Il a fait cette déclaration avant que Mohammad Allouche, le chef de la délégation rebelle à Astana, n’accuse le régime syrien et l’Iran d’être responsables de l’absence de « progrès tangible » dans les pourparlers qui se sont tenus lundi et mardi au Kazakhstan.

« Aujourd’hui, il y a une réunion à Astana.

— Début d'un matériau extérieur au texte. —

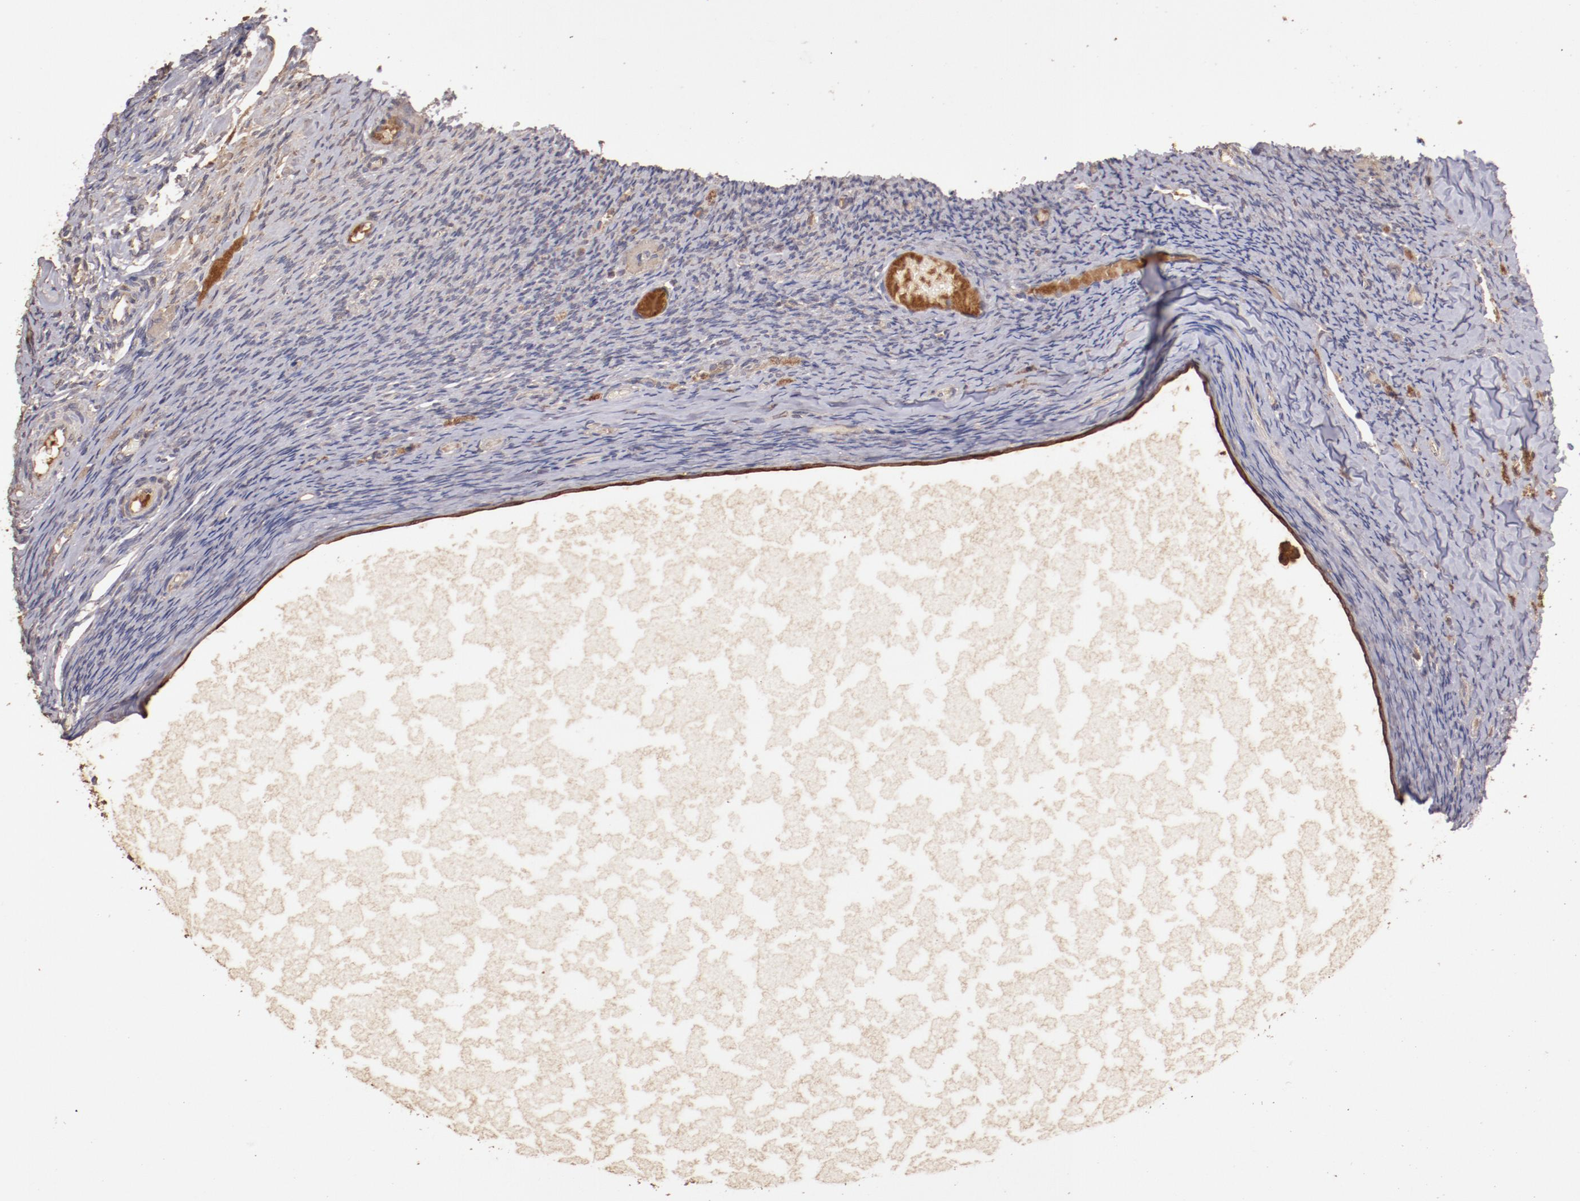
{"staining": {"intensity": "weak", "quantity": "<25%", "location": "cytoplasmic/membranous"}, "tissue": "ovary", "cell_type": "Follicle cells", "image_type": "normal", "snomed": [{"axis": "morphology", "description": "Normal tissue, NOS"}, {"axis": "topography", "description": "Ovary"}], "caption": "Image shows no significant protein positivity in follicle cells of unremarkable ovary. (Stains: DAB immunohistochemistry with hematoxylin counter stain, Microscopy: brightfield microscopy at high magnification).", "gene": "SRRD", "patient": {"sex": "female", "age": 60}}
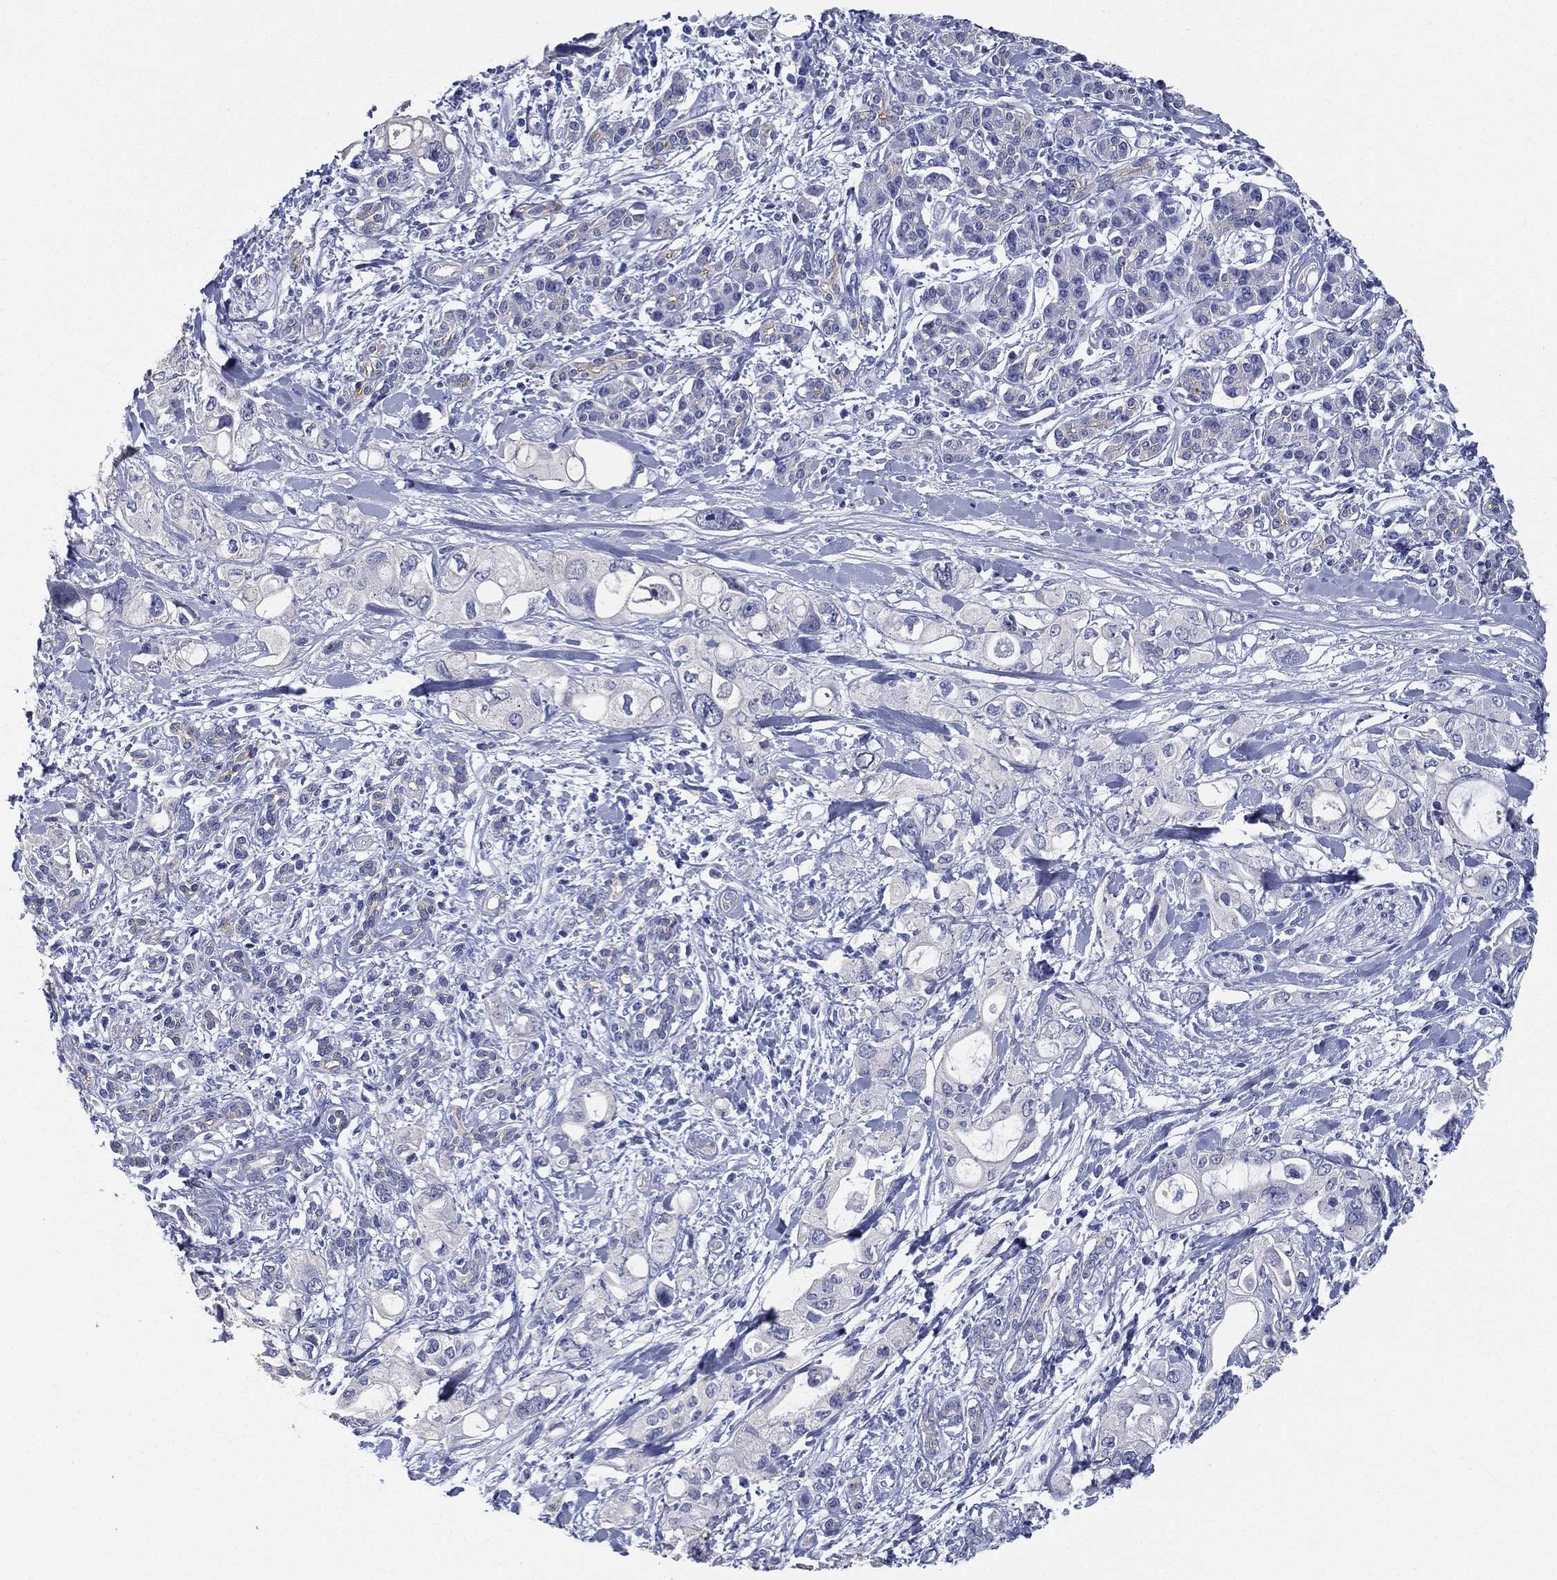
{"staining": {"intensity": "negative", "quantity": "none", "location": "none"}, "tissue": "pancreatic cancer", "cell_type": "Tumor cells", "image_type": "cancer", "snomed": [{"axis": "morphology", "description": "Adenocarcinoma, NOS"}, {"axis": "topography", "description": "Pancreas"}], "caption": "This histopathology image is of adenocarcinoma (pancreatic) stained with immunohistochemistry to label a protein in brown with the nuclei are counter-stained blue. There is no expression in tumor cells. (IHC, brightfield microscopy, high magnification).", "gene": "RSPH4A", "patient": {"sex": "female", "age": 56}}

Nous avons souhaité son succès, au moins sur un point prioritaire qui est la cessation effective des hostilités », a dit M. Ayrault lors d’une conférence de presse conjointe avec son homologue saoudien Adel al-Jubeir.

« Ce que nous revendiquons, c’est que les négociations à Genève reprennent le plus vite possible, dans le cadre des Nations unies et sous l’égide des Nations unies », a dit le chef de la diplomatie française.

Les parrains des pourparlers d’Astana, la Russie, la Turquie et l’Iran, ont convenu mardi de la création d’un mécanisme de mise en oeuvre et de surveillance du cessez-le-feu en Syrie après deux jours de négociations entre rebelles et émissaires de Bachar al-Assad.

Les négociations de lundi et mardi étaient destinées en principe à servir de base à des pourparlers sous l’égide de l’ONU à Genève le 8 février.

La France et l’Arabie saoudite soutiennent les groupes rebelles en Syrie comme la Turquie, alors que l’Iran et la Russie soutiennent le président Assad.